Making the Vision a Reality
While digital twins are primarily being used by large industrial manufacturers with complex product systems, continuing technology advances are making this best practice accessible to more businesses, with a broader range of product applications.
At ANSYS, we're committed to partnering with the leaders of the digital twin revolution to bring this capability to every product development team. For example, we've worked closely with GE to integrate our industry-leading simulation software with Predix, GE's proprietary cloud-based platform for industrial data and analytics. This collaboration matches day-to-day operational data with powerful analytics, ensuring that strategic insights are generated. These insights are made visual and actionable via engineering simulation.
ANSYS also collaborates closely with PTC, developer of ThingWorx® — an IoT platform that forms a gateway between remote sensors and simulation software. Via machine learning and augmented reality, PTC displays the important insights gathered from the IoT and connects that data to ANSYS software.
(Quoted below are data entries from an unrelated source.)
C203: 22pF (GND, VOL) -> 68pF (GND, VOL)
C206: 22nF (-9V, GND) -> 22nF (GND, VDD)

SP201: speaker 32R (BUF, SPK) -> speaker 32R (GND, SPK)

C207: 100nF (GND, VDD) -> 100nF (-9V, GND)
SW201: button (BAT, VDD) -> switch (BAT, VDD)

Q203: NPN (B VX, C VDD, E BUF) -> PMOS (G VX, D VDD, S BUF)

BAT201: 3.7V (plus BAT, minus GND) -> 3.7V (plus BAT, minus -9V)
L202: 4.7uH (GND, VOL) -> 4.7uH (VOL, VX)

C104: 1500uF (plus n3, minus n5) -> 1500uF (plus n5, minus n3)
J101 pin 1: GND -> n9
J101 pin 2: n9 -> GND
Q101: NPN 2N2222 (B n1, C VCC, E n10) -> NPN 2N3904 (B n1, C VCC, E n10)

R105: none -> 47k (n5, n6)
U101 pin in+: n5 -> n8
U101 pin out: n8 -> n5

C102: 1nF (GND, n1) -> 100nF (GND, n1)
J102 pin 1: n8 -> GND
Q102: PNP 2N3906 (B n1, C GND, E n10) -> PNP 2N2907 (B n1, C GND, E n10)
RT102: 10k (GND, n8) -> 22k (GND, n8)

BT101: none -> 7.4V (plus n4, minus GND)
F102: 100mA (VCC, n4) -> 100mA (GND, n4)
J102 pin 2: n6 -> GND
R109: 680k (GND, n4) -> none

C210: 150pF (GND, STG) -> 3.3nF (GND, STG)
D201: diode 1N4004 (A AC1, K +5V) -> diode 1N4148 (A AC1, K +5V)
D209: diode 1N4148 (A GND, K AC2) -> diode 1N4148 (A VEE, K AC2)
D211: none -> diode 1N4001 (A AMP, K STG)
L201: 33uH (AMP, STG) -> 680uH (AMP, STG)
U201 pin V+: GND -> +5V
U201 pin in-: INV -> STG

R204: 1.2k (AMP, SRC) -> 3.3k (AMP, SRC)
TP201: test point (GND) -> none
And because our simulation platform is highly customizable, it can be adapted to integrate with other IoT platforms and those that have yet to emerge on the market.
As ANSYS releases future versions of our simulation software, we will continue to focus on enhancements that allow seamless integration with other core technologies — making digital twins more affordable, more accessible and easier to master for product development teams. There's no doubt that digital twins hold enormous potential, and we believe our job is to give every ANSYS customer the opportunity to capitalize on that potential.